(Before-and-after change data)
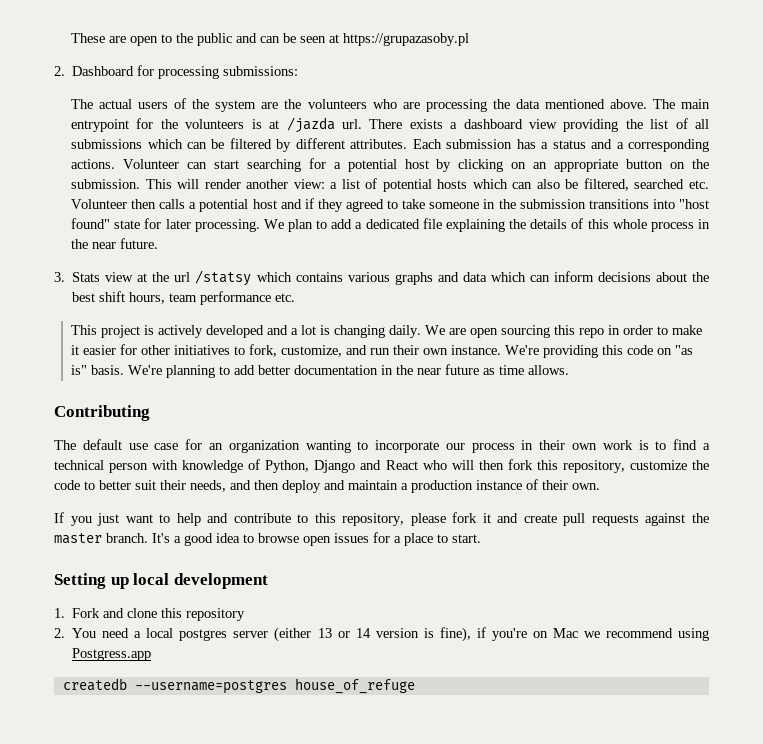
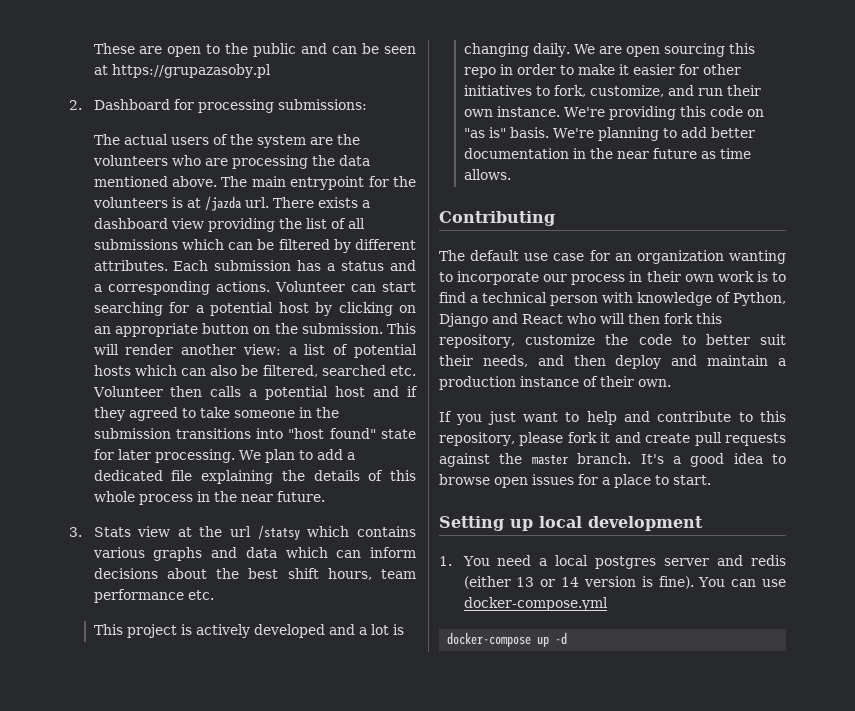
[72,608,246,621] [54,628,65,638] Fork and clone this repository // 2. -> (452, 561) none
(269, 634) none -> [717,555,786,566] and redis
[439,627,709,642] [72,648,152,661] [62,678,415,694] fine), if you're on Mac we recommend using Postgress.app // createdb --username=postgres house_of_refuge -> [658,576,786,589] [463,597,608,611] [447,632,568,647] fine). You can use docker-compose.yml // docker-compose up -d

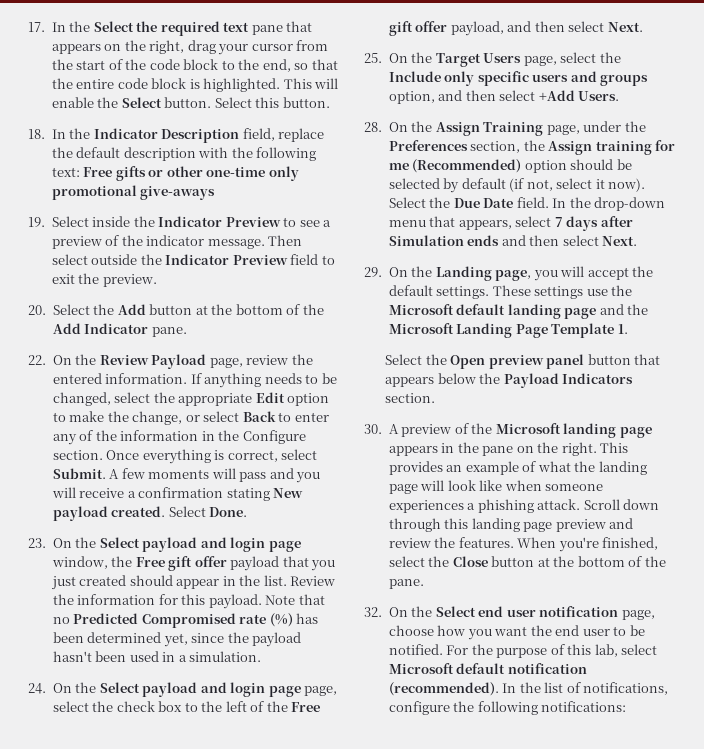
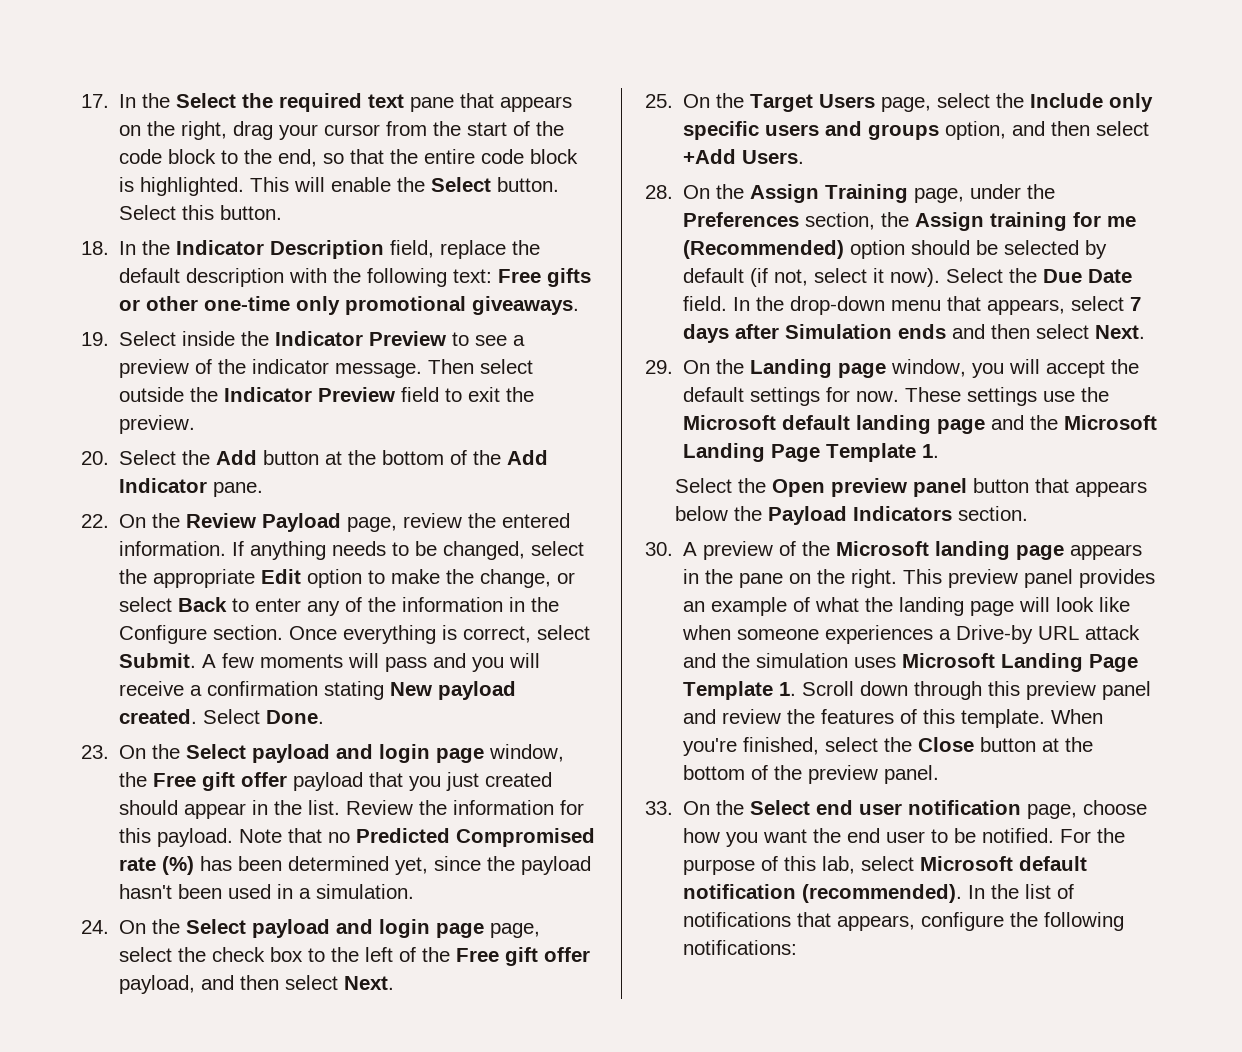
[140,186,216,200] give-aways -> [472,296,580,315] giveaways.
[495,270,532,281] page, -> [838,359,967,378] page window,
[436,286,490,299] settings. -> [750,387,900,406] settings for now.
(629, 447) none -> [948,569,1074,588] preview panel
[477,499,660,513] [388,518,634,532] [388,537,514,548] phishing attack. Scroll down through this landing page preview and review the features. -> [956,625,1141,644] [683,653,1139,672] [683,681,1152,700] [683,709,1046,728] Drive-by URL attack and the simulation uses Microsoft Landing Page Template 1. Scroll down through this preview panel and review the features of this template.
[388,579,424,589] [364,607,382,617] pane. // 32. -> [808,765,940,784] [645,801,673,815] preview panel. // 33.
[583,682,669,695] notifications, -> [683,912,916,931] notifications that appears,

• **JOB**:
Starting from the data above, filter for lines with "none" and copy each one.

• **COMPLETED TASK**:
[72,608,246,621] [54,628,65,638] Fork and clone this repository // 2. -> (452, 561) none
(269, 634) none -> [717,555,786,566] and redis
(629, 447) none -> [948,569,1074,588] preview panel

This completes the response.